I'm trying to scrape Amazon prices with phantomjs and python. I want to parse it with beautiful soup, to get the new and used prices for books, the problem is: when I pass the source of the request I do with phantomjs the prices are just 0,00, the code is this simple test.
I don't understand if is amazon who have measures to avoid scraping prices or I'm doing it wrong because I was trying with other more simple pages and I can get the data I want.
PD I'm in a country not supported to use amazon API, that's why the scraper is necesary
import re
import urlparse
from selenium import webdriver
from bs4 import BeautifulSoup
from time import sleep
link = 'http://www.amazon.com/gp/offer-listing/1119998956/ref=dp_olp_new?ie=UTF8&condition=new'#'http://www.amazon.com/gp/product/1119998956'
class AmzonScraper(object):
def __init__(self):
self.driver = webdriver.PhantomJS()
self.driver.set_window_size(1120, 550)
def scrape_prices(self):
self.driver.get(link)
s = BeautifulSoup(self.driver.page_source)
return s
def scrape(self):
source = self.scrape_prices()
print source
self.driver.quit()
if __name__ == '__main__':
scraper = TaleoJobScraper()
scraper.scrape()
First of all, to follow @Nick Bailey's comment, study the Terms of Use and make sure there are no violations on your side.
To solve it, you need to tweak PhantomJS
desired capabilities:
caps = webdriver.DesiredCapabilities.PHANTOMJS
caps["phantomjs.page.settings.userAgent"] = "Mozilla/5.0 (X11; Linux x86_64) AppleWebKit/53 (KHTML, like Gecko) Chrome/15.0.87"

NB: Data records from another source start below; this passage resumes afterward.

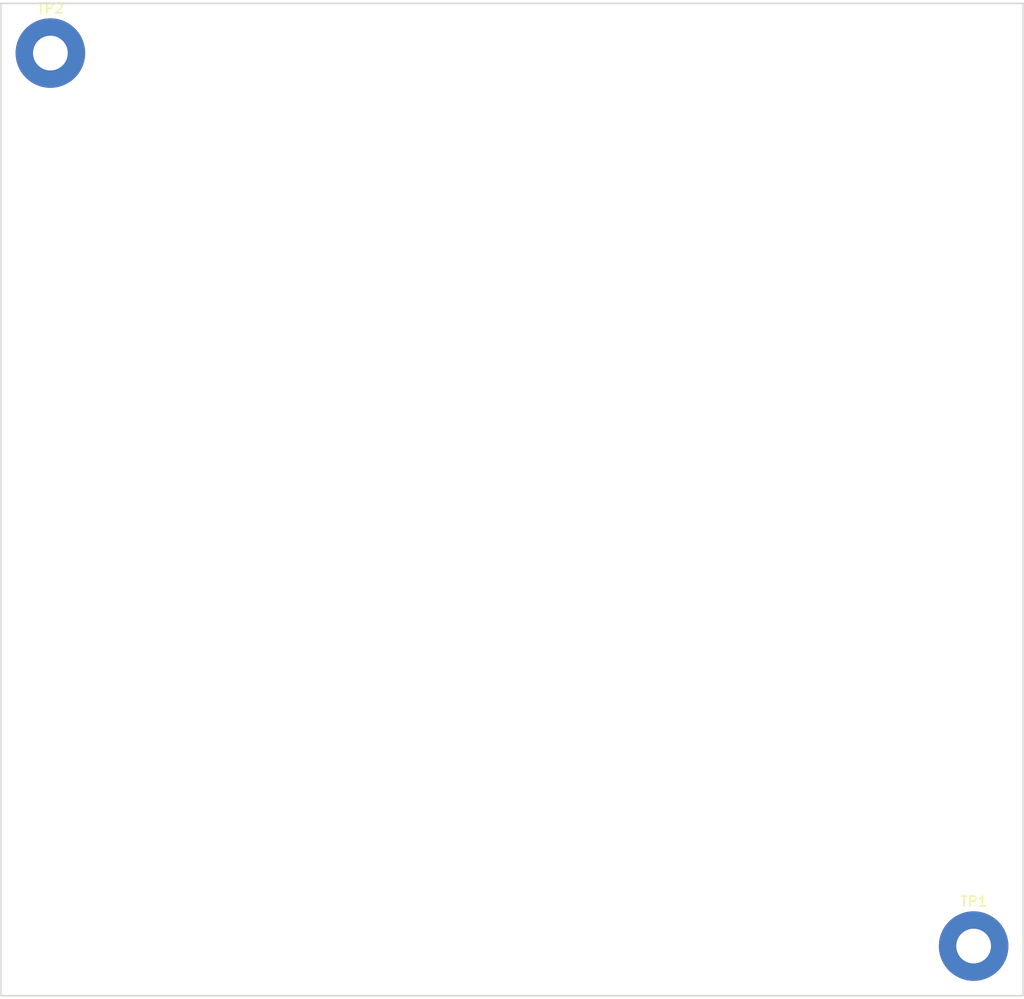
<source format=kicad_pcb>
(kicad_pcb (version 4) (host pcbnew 4.0.6)

  (general
    (links 1)
    (no_connects 1)
    (area 11.51134 26.01134 118.64106 130.1436)
    (thickness 1.6)
    (drawings 4)
    (tracks 1)
    (zones 0)
    (modules 2)
    (nets 2)
  )

  (page A4)
  (layers
    (0 F.Cu signal)
    (31 B.Cu signal)
    (32 B.Adhes user)
    (33 F.Adhes user)
    (34 B.Paste user)
    (35 F.Paste user)
    (36 B.SilkS user)
    (37 F.SilkS user)
    (38 B.Mask user)
    (39 F.Mask user)
    (40 Dwgs.User user)
    (41 Cmts.User user)
    (42 Eco1.User user)
    (43 Eco2.User user)
    (44 Edge.Cuts user)
    (45 Margin user)
    (46 B.CrtYd user)
    (47 F.CrtYd user)
    (48 B.Fab user)
    (49 F.Fab user)
  )

  (setup
    (last_trace_width 0.25)
    (user_trace_width 0.6)
    (user_trace_width 1)
    (user_trace_width 1.5)
    (user_trace_width 2)
    (trace_clearance 0.2)
    (zone_clearance 0.508)
    (zone_45_only no)
    (trace_min 0.2)
    (segment_width 0.2)
    (edge_width 0.15)
    (via_size 0.6)
    (via_drill 0.4)
    (via_min_size 0.4)
    (via_min_drill 0.3)
    (uvia_size 0.3)
    (uvia_drill 0.1)
    (uvias_allowed no)
    (uvia_min_size 0.2)
    (uvia_min_drill 0.1)
    (pcb_text_width 0.3)
    (pcb_text_size 1.5 1.5)
    (mod_edge_width 0.15)
    (mod_text_size 1 1)
    (mod_text_width 0.15)
    (pad_size 1.524 1.524)
    (pad_drill 0.762)
    (pad_to_mask_clearance 0.2)
    (aux_axis_origin 0 0)
    (visible_elements 7FFFFFFF)
    (pcbplotparams
      (layerselection 0x00030_80000001)
      (usegerberextensions false)
      (excludeedgelayer true)
      (linewidth 0.100000)
      (plotframeref false)
      (viasonmask false)
      (mode 1)
      (useauxorigin false)
      (hpglpennumber 1)
      (hpglpenspeed 20)
      (hpglpendiameter 15)
      (hpglpenoverlay 2)
      (psnegative false)
      (psa4output false)
      (plotreference true)
      (plotvalue true)
      (plotinvisibletext false)
      (padsonsilk false)
      (subtractmaskfromsilk false)
      (outputformat 1)
      (mirror false)
      (drillshape 1)
      (scaleselection 1)
      (outputdirectory ""))
  )

  (net 0 "")
  (net 1 GND)

  (net_class Default "Ceci est la Netclass par défaut"
    (clearance 0.2)
    (trace_width 0.25)
    (via_dia 0.6)
    (via_drill 0.4)
    (uvia_dia 0.3)
    (uvia_drill 0.1)
    (add_net GND)
  )

  (module Mounting_Holes:MountingHole_3.5mm_Pad (layer F.Cu) (tedit 56D1B4CB) (tstamp 592AD16C)
    (at 112 123)
    (descr "Mounting Hole 3.5mm")
    (tags "mounting hole 3.5mm")
    (path /592BBEFC)
    (fp_text reference TP1 (at 0 -4.5) (layer F.SilkS)
      (effects (font (size 1 1) (thickness 0.15)))
    )
    (fp_text value TEST (at 0 4.5) (layer F.Fab)
      (effects (font (size 1 1) (thickness 0.15)))
    )
    (fp_circle (center 0 0) (end 3.5 0) (layer Cmts.User) (width 0.15))
    (fp_circle (center 0 0) (end 3.75 0) (layer F.CrtYd) (width 0.05))
    (pad 1 thru_hole circle (at 0 0) (size 7 7) (drill 3.5) (layers *.Cu *.Mask)
      (net 1 GND))
  )

  (module Mounting_Holes:MountingHole_3.5mm_Pad (layer F.Cu) (tedit 56D1B4CB) (tstamp 592AD171)
    (at 19 33)
    (descr "Mounting Hole 3.5mm")
    (tags "mounting hole 3.5mm")
    (path /592BBFC7)
    (fp_text reference TP2 (at 0 -4.5) (layer F.SilkS)
      (effects (font (size 1 1) (thickness 0.15)))
    )
    (fp_text value TEST (at 0 4.5) (layer F.Fab)
      (effects (font (size 1 1) (thickness 0.15)))
    )
    (fp_circle (center 0 0) (end 3.5 0) (layer Cmts.User) (width 0.15))
    (fp_circle (center 0 0) (end 3.75 0) (layer F.CrtYd) (width 0.05))
    (pad 1 thru_hole circle (at 0 0) (size 7 7) (drill 3.5) (layers *.Cu *.Mask)
      (net 1 GND))
  )

  (gr_line (start 14 28) (end 14 128) (angle 90) (layer Edge.Cuts) (width 0.15))
  (gr_line (start 117 28) (end 14 28) (angle 90) (layer Edge.Cuts) (width 0.15))
  (gr_line (start 117 128) (end 117 28) (angle 90) (layer Edge.Cuts) (width 0.15))
  (gr_line (start 14 128) (end 117 128) (angle 90) (layer Edge.Cuts) (width 0.15))

  (segment (start 19 33) (end 19 36) (width 0.25) (layer B.Cu) (net 1))

)

</source>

self.driver = webdriver.PhantomJS(desired_capabilities=caps)
self.driver.maximize_window()
And, to make it bullet-proof, you can make a Custom Expected Condition and wait for the price to become non-zero:
from selenium.common.exceptions import StaleElementReferenceException
from selenium.webdriver.common.by import By
from selenium.webdriver.support.ui import WebDriverWait
from selenium.webdriver.support import expected_conditions as EC
class wait_for_price(object):
def __init__(self, locator):
self.locator = locator
def __call__(self, driver):
try :
element_text = EC._find_element(driver, self.locator).text.strip()
return element_text != "0,00"
except StaleElementReferenceException:
return False
Usage:
def scrape_prices(self):
self.driver.get(link)
WebDriverWait(self.driver, 200).until(wait_for_price((By.CLASS_NAME, "olpOfferPrice")))
s = BeautifulSoup(self.driver.page_source)
return s